▶ _PAGE TEXT_
----------

Jump to content

Construction of a Continental Mark II model, scale 1:12


Recommended Posts

The engine is now almost ready. Missing are the spark plus wires and some decals. Of course, the parts which are chromed are not yet installed; the plating company is close for vacation. Now, it’s time to have a look at the body or at the seats…

886 Engine paint.JPG

887 Engine paint.JPG

888 Engine paint.JPG

889 Engine paint.JPG

  • Like 4
Link to post
Share on other sites

Beautiful work Roger.  Fantastic.  The engine shows so much detail.  Do you make the decals too?  I know that there is a program (in photo shop?) that is for the modelers to make them but I never have.  What are you using for the ignition wires?  Will they have "boots" or metal clips?  

 

Randy

Link to post
Share on other sites

Thanks Randy! Indeed, I have repro decals, scale 1:1. I had once an address locally from a guy doing decals and who could do decals from the real ones (I don't have this possibility and I don't want to begin with it), after an hard disk crash, I lost many addresses. Maybe I will find him again.

The wires will be done with...electrical wires. The boots will be made with brass.

Link to post
Share on other sites

Roger. I use a vinyl with an adhesive backing (sticker type material) that can be printed on with an ink jet printer. If you have a way to import the real decal image into a program that you can scale it down you could print it on the printable vinyl. Not sure whats available in Switzerland. I do it all the time for the plaques I make. Just a thought.

Link to post
Share on other sites

Roger,

 

If you cannot find anyone in your area, there are plenty of guys that can make the decals.  If you have the 1:1 decals, they can scale them down to 1:12 and print them off on decal material.  Here in San Diego, I know of an individual who can assist you if needed.

 

Randy

Link to post
Share on other sites
  • 2 weeks later...

It’s time to do another report…As the weather was fine locally; I decided to begin the seats, made with wood, working outside. Why? working with wood is creating a lot of dust, doing that outside is a method to spare a lot of cleaning!

As I’m not well equipped for woodwork, to get where I’m today took a lot of time. Plus, there was some remodeling in the flat: I had to take out the office/workshop all which was stored: tools, plastic scale models of cars and planes, clothing and so on. It’s incredible what I could store in such a small room! Once the floor was ready, almost everything came back again, usually cleaned. I’m glad it’s behind me!

Back to the seats: the inserts are not yet prepared; I will have also to install the motors for the windows and front seat with the hope that the motors will have the necessary room.

----------

▶ _DO THIS_
Copy out the part of the model-building thread that opens with the words containing "The wires will" and closes with "make. Just a thought.", switching "brass" to "copper".

----------

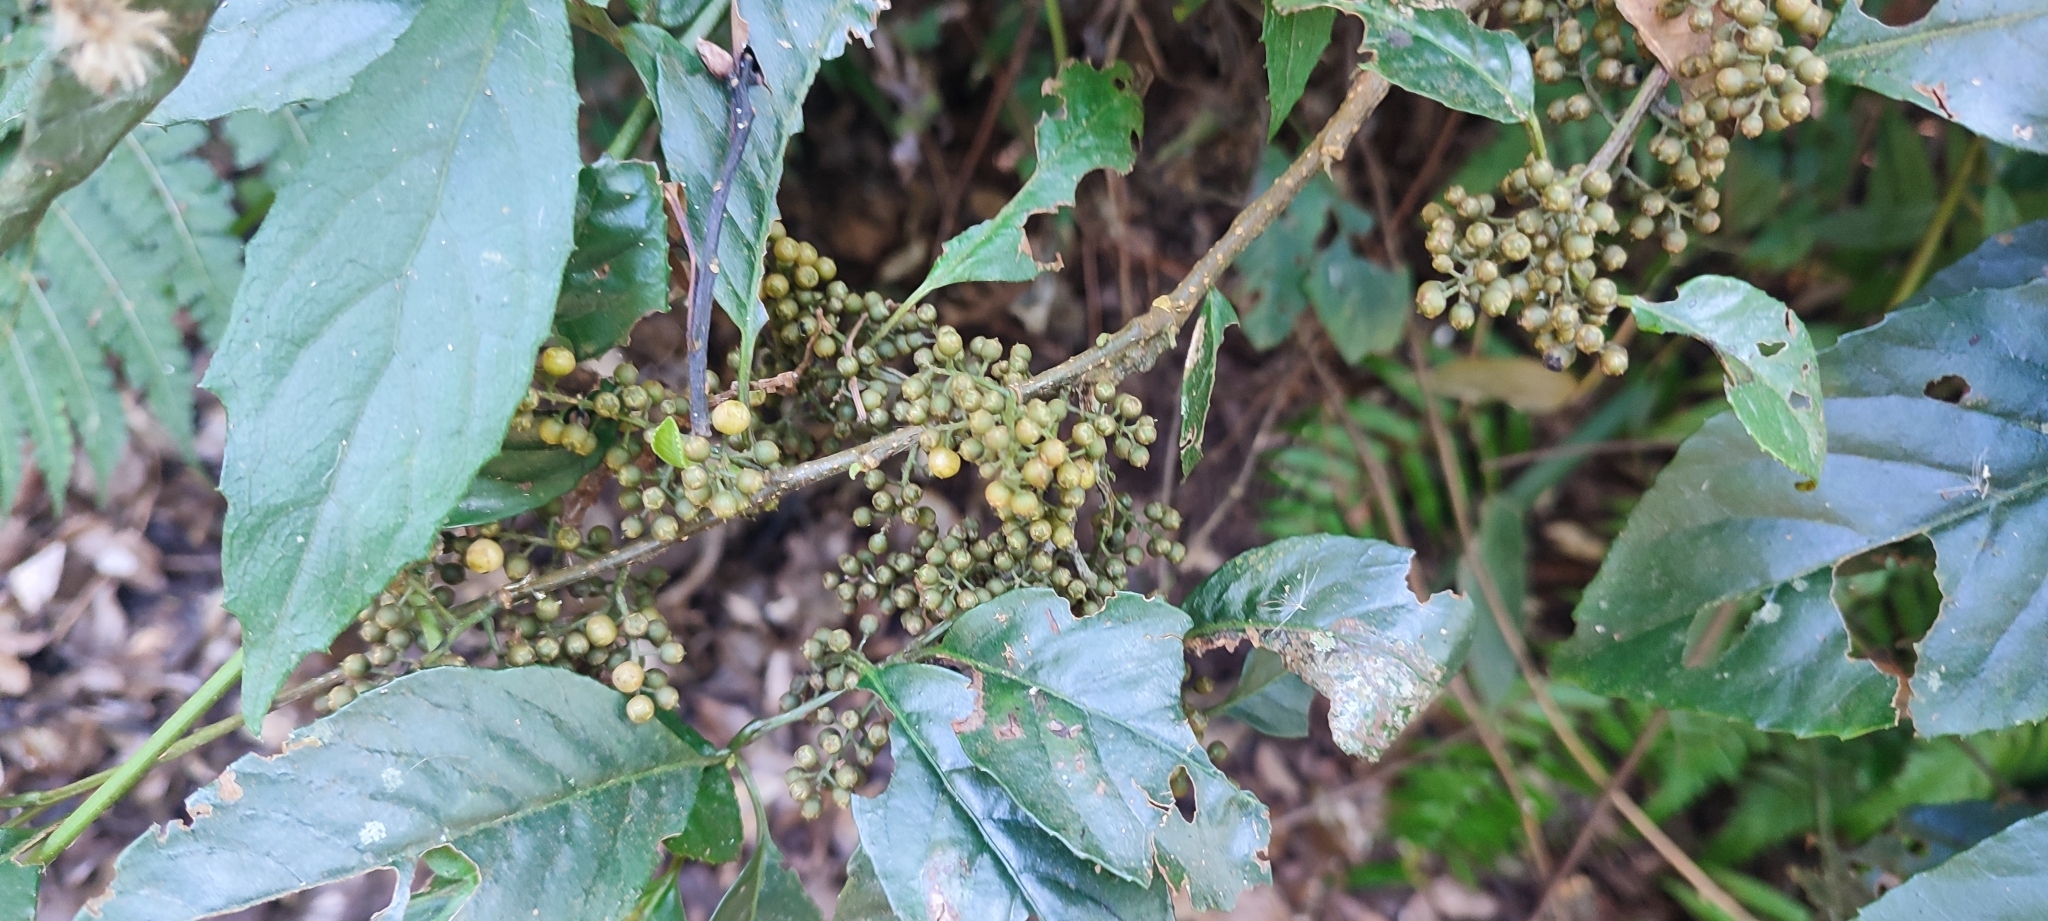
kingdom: Plantae
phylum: Tracheophyta
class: Magnoliopsida
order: Ericales
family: Primulaceae
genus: Maesa
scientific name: Maesa perlaria
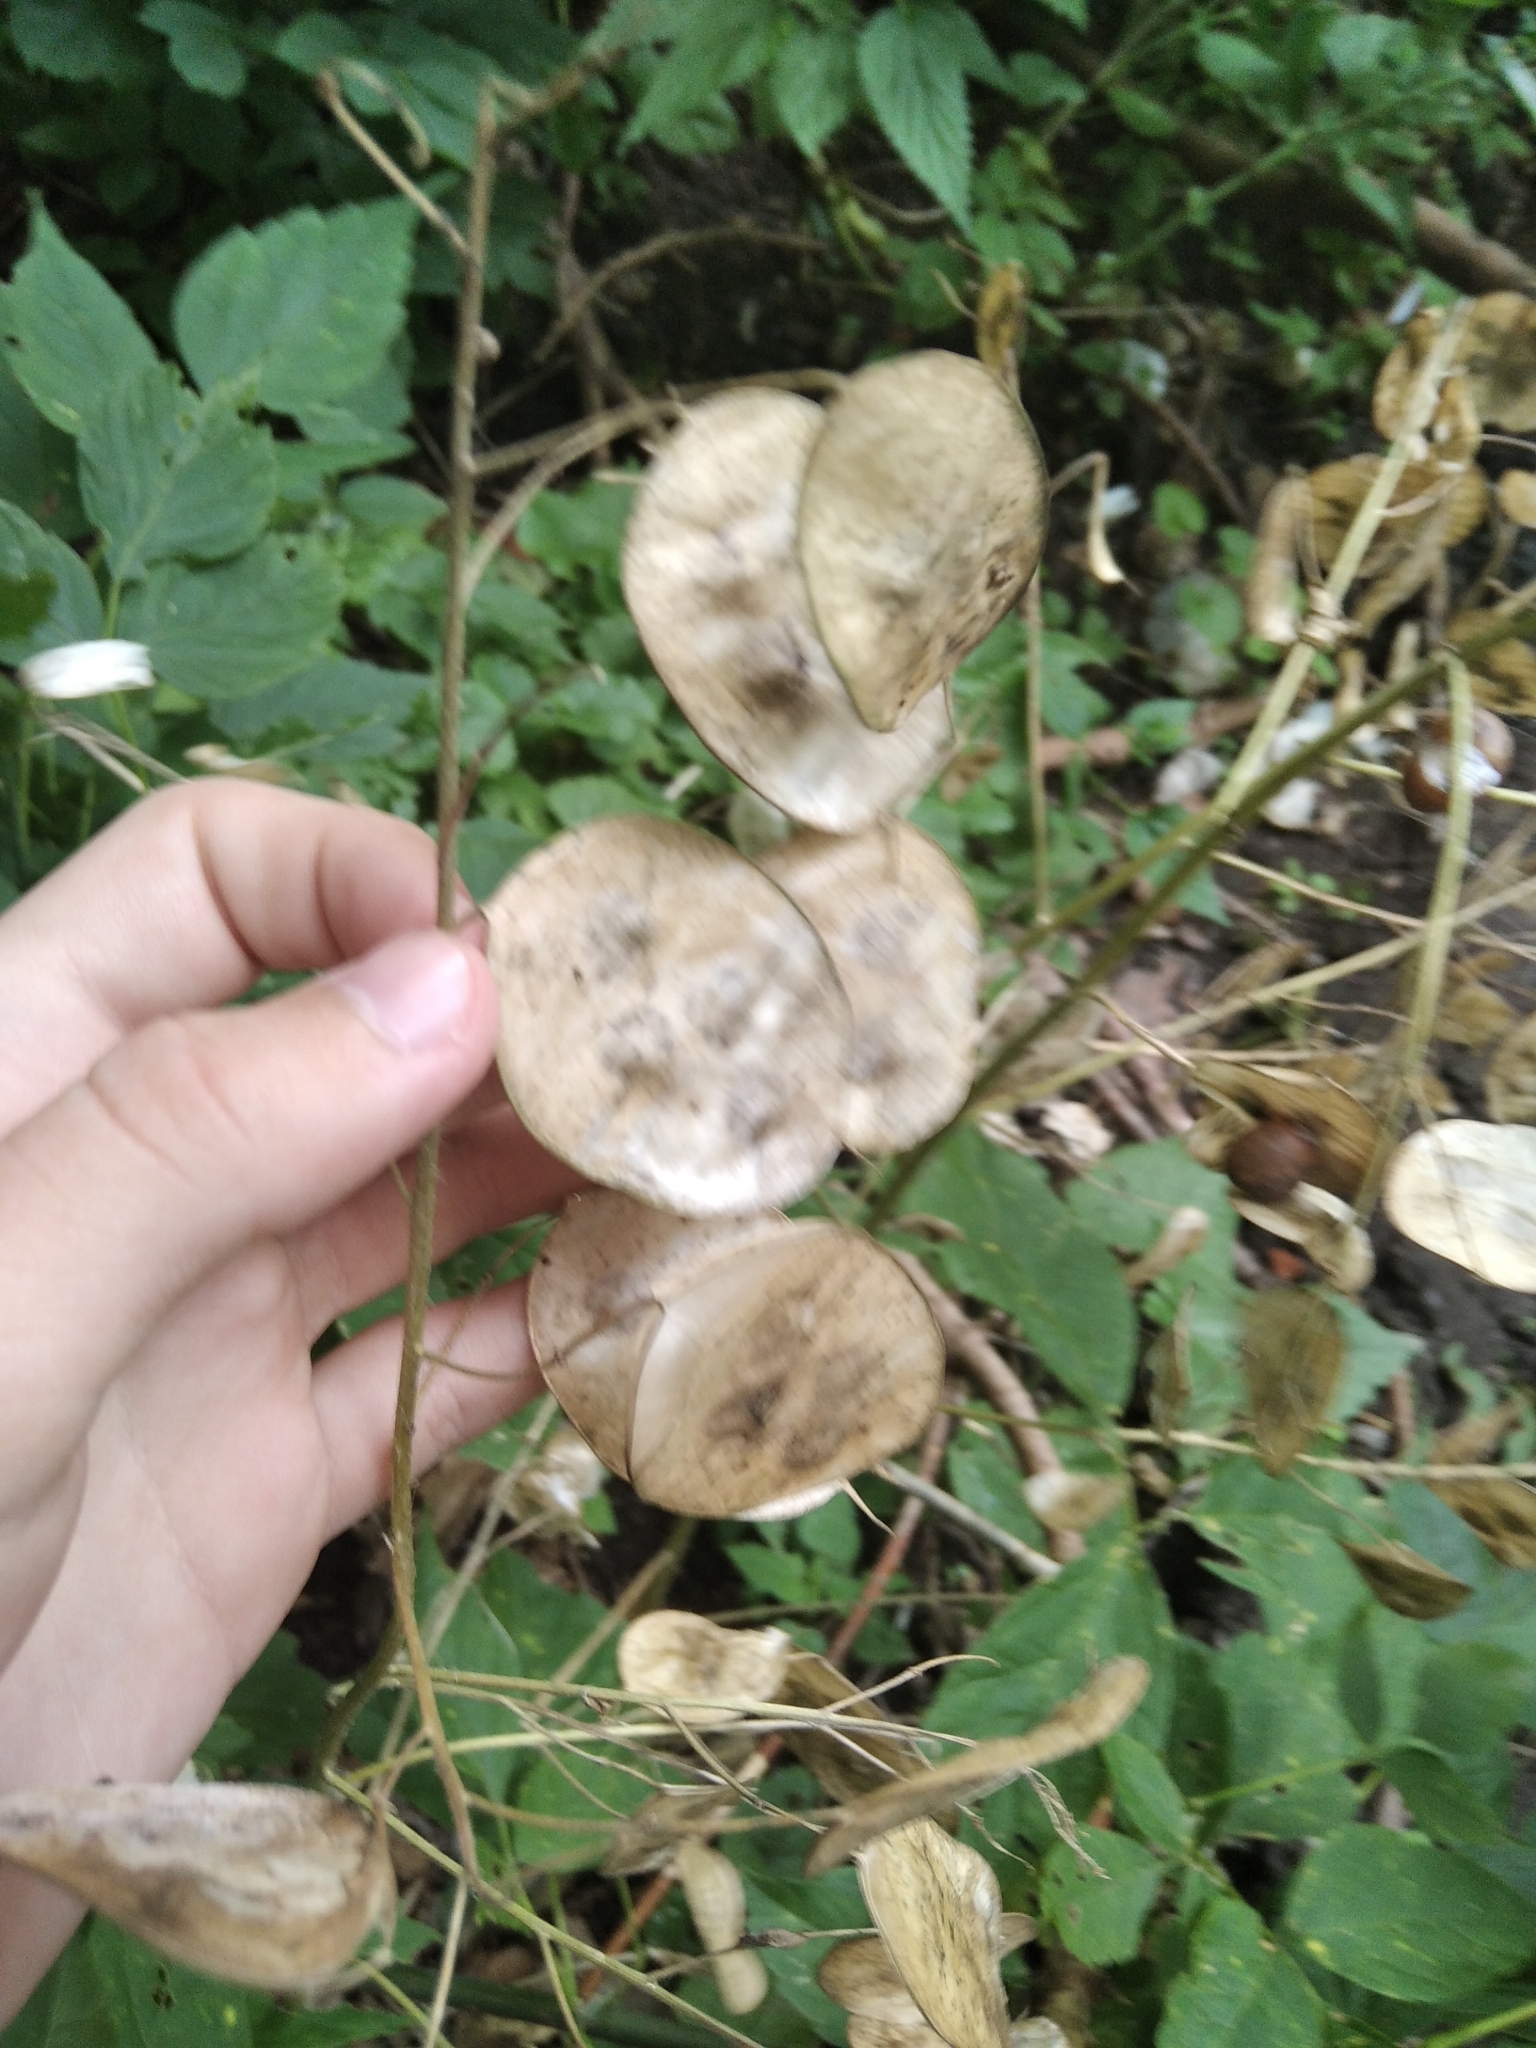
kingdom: Plantae
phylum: Tracheophyta
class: Magnoliopsida
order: Brassicales
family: Brassicaceae
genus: Lunaria
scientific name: Lunaria annua
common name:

----------

▶ _SOLUTION BELOW_
The wires will be done with...electrical wires. The boots will be made with copper.

Link to post
Share on other sites

Roger. I use a vinyl with an adhesive backing (sticker type material) that can be printed on with an ink jet printer. If you have a way to import the real decal image into a program that you can scale it down you could print it on the printable vinyl. Not sure whats available in Switzerland. I do it all the time for the plaques I make. Just a thought.